1. **Create a Project**: Start by entering a title for your content project
2. **Add Sources** (optional):
- **Text**: Paste reference text directly
- **URL**: Enter a web page URL and click "Extract Content" to scrape it
- **Upload**: Upload documents (PDF, DOC, DOCX, TXT) for automatic content extraction
3. **Select Content Type**: Choose the type of content you want to generate
4. **Provide Outline**: Enter a structured outline for your content
5. **AI Generation Process**:
- **Phase 1**: Section analysis and refinement using your sources
- **Phase 2**: Enhanced content generation with real-time search
- Automatic keyword extraction for each section
- Real-time web search using Tavily API
- Integration of current information with your provided sources
- **Phase 3**: Coherence and consistency refinement
6. **Interactive Refinement**: Use the chat interface to:
- Request tone or style changes
- Adjust content length
- Add specific details or examples
- Make structural improvements
- Continue refining until satisfied

## API Integrations

### Upstage SolarLLM

Used for intelligent content generation and refinement:
- **Content Planning**: Analyzes outlines and optimizes section structure
- **Content Writing**: Generates professional, contextual content
- **Coherence Refinement**: Ensures consistency and flow across sections
- **Interactive Chat**: Real-time content modifications based on user feedback

### Upstage Document Parse

Used for extracting text content from uploaded documents.

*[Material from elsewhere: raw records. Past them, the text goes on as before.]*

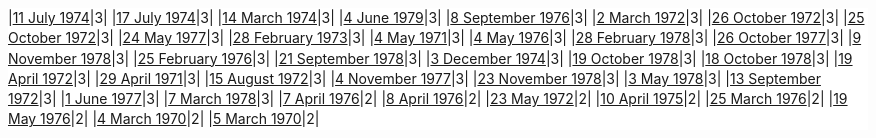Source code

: |[11 July 1974](https://historichansard.net/hofreps/1974/19740711_reps_29_hor89/)|3|
|[17 July 1974](https://historichansard.net/hofreps/1974/19740717_reps_29_hor89/)|3|
|[14 March 1974](https://historichansard.net/hofreps/1974/19740314_reps_28_hor88/)|3|
|[4 June 1979](https://historichansard.net/hofreps/1979/19790604_reps_31_hor114/)|3|
|[8 September 1976](https://historichansard.net/hofreps/1976/19760908_reps_30_hor100/)|3|
|[2 March 1972](https://historichansard.net/hofreps/1972/19720302_reps_27_hor76/)|3|
|[26 October 1972](https://historichansard.net/hofreps/1972/19721026_reps_27_hor81/)|3|
|[25 October 1972](https://historichansard.net/hofreps/1972/19721025_reps_27_hor81/)|3|
|[24 May 1977](https://historichansard.net/hofreps/1977/19770524_reps_30_hor105/)|3|
|[28 February 1973](https://historichansard.net/hofreps/1973/19730228_reps_28_hor82/)|3|
|[4 May 1971](https://historichansard.net/hofreps/1971/19710504_reps_27_hor72/)|3|
|[4 May 1976](https://historichansard.net/hofreps/1976/19760504_reps_30_hor99/)|3|
|[28 February 1978](https://historichansard.net/hofreps/1978/19780228_reps_31_hor108/)|3|
|[26 October 1977](https://historichansard.net/hofreps/1977/19771026_reps_30_hor107/)|3|
|[9 November 1978](https://historichansard.net/hofreps/1978/19781109_reps_31_hor112/)|3|
|[25 February 1976](https://historichansard.net/hofreps/1976/19760225_reps_30_hor98/)|3|
|[21 September 1978](https://historichansard.net/hofreps/1978/19780921_reps_31_hor110/)|3|
|[3 December 1974](https://historichansard.net/hofreps/1974/19741203_reps_29_hor92/)|3|
|[19 October 1978](https://historichansard.net/hofreps/1978/19781019_reps_31_hor111/)|3|
|[18 October 1978](https://historichansard.net/hofreps/1978/19781018_reps_31_hor111/)|3|
|[19 April 1972](https://historichansard.net/hofreps/1972/19720419_reps_27_hor77/)|3|
|[29 April 1971](https://historichansard.net/hofreps/1971/19710429_reps_27_hor72/)|3|
|[15 August 1972](https://historichansard.net/hofreps/1972/19720815_reps_27_hor79/)|3|
|[4 November 1977](https://historichansard.net/hofreps/1977/19771104_reps_30_hor107/)|3|
|[23 November 1978](https://historichansard.net/hofreps/1978/19781123_reps_31_hor112/)|3|
|[3 May 1978](https://historichansard.net/hofreps/1978/19780503_reps_31_hor109/)|3|
|[13 September 1972](https://historichansard.net/hofreps/1972/19720913_reps_27_hor80/)|3|
|[1 June 1977](https://historichansard.net/hofreps/1977/19770601_reps_30_hor105/)|3|
|[7 March 1978](https://historichansard.net/hofreps/1978/19780307_reps_31_hor108/)|3|
|[7 April 1976](https://historichansard.net/hofreps/1976/19760407_reps_30_hor98/)|2|
|[8 April 1976](https://historichansard.net/hofreps/1976/19760408_reps_30_hor98/)|2|
|[23 May 1972](https://historichansard.net/hofreps/1972/19720523_reps_27_hor78/)|2|
|[10 April 1975](https://historichansard.net/hofreps/1975/19750410_reps_29_hor94/)|2|
|[25 March 1976](https://historichansard.net/hofreps/1976/19760325_reps_30_hor98/)|2|
|[19 May 1976](https://historichansard.net/hofreps/1976/19760519_reps_30_hor99/)|2|
|[4 March 1970](https://historichansard.net/hofreps/1970/19700304_reps_27_hor66/)|2|
|[5 March 1970](https://historichansard.net/hofreps/1970/19700305_reps_27_hor66/)|2|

Supports:
- PDF files
- Microsoft Word documents (.doc, .docx)
- Plain text files (.txt)

### Firecrawl

Used for extracting clean, structured content from web pages. Features:
- Automatic content extraction
- Removes navigation, ads, and other non-content elements
- Returns markdown-formatted text
- Extracts metadata like title, description, and author

### Tavily Search API

Enhances content generation with real-time search capabilities:
- Intelligent keyword extraction from section context
- Advanced web search with raw content inclusion
- Current and factual information retrieval
- Seamless integration with existing content sources
- Automatically filters out low-quality sources (social media, forums)

## Tech Stack

- **Framework**: Next.js 15 with App Router
- **UI**: React with Tailwind CSS and Radix UI components
- **Document Processing**: Upstage Document Parse API
- **Web Scraping**: Firecrawl API
- **TypeScript**: Full type safety throughout the application

## Development

The project uses:
- TypeScript for type safety
- Tailwind CSS for styling
- Radix UI for accessible components
- Next.js API routes for backend functionality

## License

This project is licensed under the MIT License.